Besonders eilig sind natürlich jene Fälle, in denen der Täter flüchtig ist. Zu Beginn der Ermittlungen trifft sich dann auch eine zehnköpfige Konferenz von Experten, die den Fall diskutieren. „Wir überlegen uns, welche Spuren vorhanden sind, aber auch, welche vorhanden sein könnten“, sagt Bäßler. Er versucht, den Ermittlern aus seinem Erfahrungsschatz Hinweise zu geben. „Bei einem Banküberfall beispielsweise kam der Vorschlag, den Tresen zu untersuchen, an dem der Räuber gelehnt hatte“. Weil dort jedoch großer Publikumsverkehr herrscht, hätten die Molekulargenetiker zu viele Mischspuren bekommen.

Vor den Glastüren der Untersuchungsräume steht „Betreten verboten.“ Die Mitarbeiter der DNA-Fahnder müssen besonders vorsichtig sein, um Verunreinigungen zu vermeiden.

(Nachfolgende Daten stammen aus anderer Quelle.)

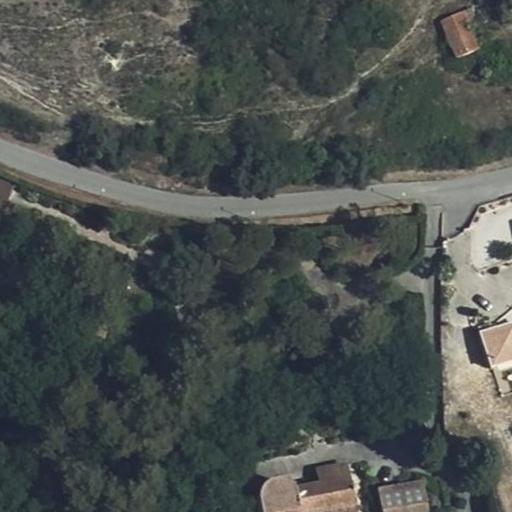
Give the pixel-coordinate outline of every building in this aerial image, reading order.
[(476,49),(462,15),(442,23),(456,59),(476,49)] [(0,199),(8,201),(11,180),(0,177),(0,199)] [(511,320),(479,330),(490,366),(511,359),(511,320)] [(263,478),(248,461),(226,479),(240,496),(263,478)] [(256,503),(257,511),(354,511),(346,466),(317,473),(319,485),(293,490),(281,482),(276,481),(268,483),(261,488),(257,495),(256,503)] [(379,511),(426,511),(421,482),(376,492),(379,511)]
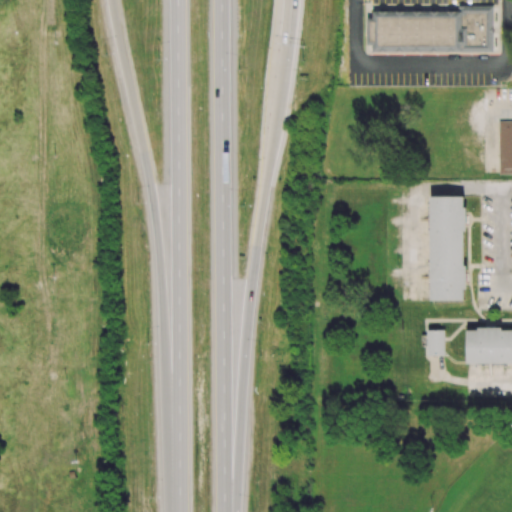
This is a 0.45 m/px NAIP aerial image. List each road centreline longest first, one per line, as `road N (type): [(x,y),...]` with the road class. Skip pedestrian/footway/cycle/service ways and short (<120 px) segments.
road 1 (motorway): [(112,0),(154,199),(176,511)]
road 2 (motorway): [(224,511),(220,0)]
road 3 (motorway): [(177,0),(178,511)]
road 4 (motorway): [(235,511),(248,329),(286,36)]
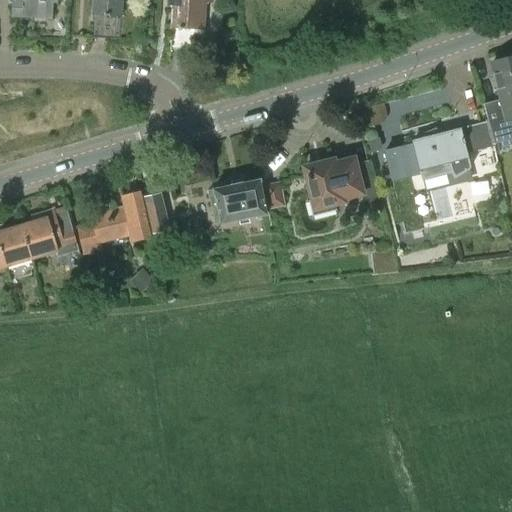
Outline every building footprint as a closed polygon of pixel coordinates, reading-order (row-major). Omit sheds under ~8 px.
[(10,0),(13,0),(12,17),(51,19),(52,2),(57,3),(56,0),(10,0)] [(93,0),(93,15),(91,39),(119,41),(121,0),(93,0)] [(172,0),(170,49),(190,50),(191,28),(203,29),(205,2),(213,3),(212,0),(172,0)] [(239,51),(229,53),(231,61),(241,60),(239,51)] [(499,100),(483,104),(487,120),(486,120),(486,121),(486,124),(493,146),(511,141),(511,57),(492,62),(491,69),(499,100)] [(412,146),(384,153),(390,177),(413,171),(412,169),(419,167),(422,180),(453,172),(455,175),(464,170),(465,172),(471,169),(466,150),(479,146),(480,150),(493,146),(486,124),(460,131),(458,130),(435,136),(433,130),(426,133),(426,134),(425,135),(426,139),(413,142),(412,142),(412,143),(412,144),(412,146)] [(378,137),(366,140),(369,153),(378,150),(380,147),(378,137)] [(309,202),(313,216),(334,210),(333,204),(343,202),(342,198),(360,194),(361,193),(353,160),(333,165),(332,161),(304,169),(313,201),(309,202)] [(207,191),(214,225),(220,223),(220,224),(266,215),(260,180),(213,190),(207,191)] [(283,203),(279,183),(263,186),(267,206),(283,203)] [(361,193),(360,194),(362,206),(375,203),(372,190),(361,193)] [(91,217),(92,224),(76,228),(82,254),(101,250),(100,243),(129,235),(131,242),(150,237),(140,191),(121,196),(124,207),(117,209),(117,211),(91,217)] [(143,198),(151,233),(168,229),(160,195),(143,198)] [(38,221),(21,226),(31,259),(76,246),(72,229),(60,232),(53,210),(36,215),(38,221)] [(3,225),(0,225),(0,249),(5,267),(10,282),(31,276),(26,261),(31,259),(21,226),(5,231),(3,225)] [(154,283),(143,270),(131,281),(142,294),(154,283)]
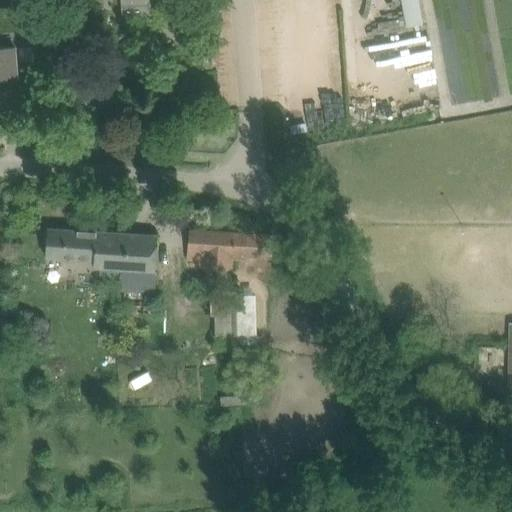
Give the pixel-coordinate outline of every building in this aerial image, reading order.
[(149,0),(120,0),(122,18),(150,17),(149,0)] [(0,47),(0,77),(17,76),(15,46),(0,47)] [(20,47),(21,76),(36,75),(34,46),(20,47)] [(47,229),(46,249),(45,258),(92,261),(92,268),(100,269),(120,270),(155,272),(157,236),(47,229)] [(203,267),(211,267),(231,269),(232,258),(242,259),(242,255),(272,258),(273,235),(190,229),(187,257),(204,259),(203,267)] [(100,269),(100,277),(119,278),(120,270),(100,269)] [(210,290),(210,316),(214,316),(215,350),(236,349),(236,347),(257,347),(256,295),(237,296),(237,290),(210,290)] [(245,394),(220,397),(221,406),(246,403),(245,394)]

Auf dem Tisch liegt ein grünes Nachthemd – und auf einmal werden DNA-Spuren und ein Blutfleck zu einem Menschen, einer Tat, vielleicht einer Tragödie. Über konkrete Fälle spreche er nicht, sagt Gerhard Bäßler. Aber auch im Fall der ermordeten Freiburger Studentin habe das Landeskriminalamt ermittelt, wie in allen anderen Fällen auch. Mittlerweile ist das DNA-Verfahren eine Standard-Untersuchung, die bei nahezu jedem Verbrechen angewendet wird.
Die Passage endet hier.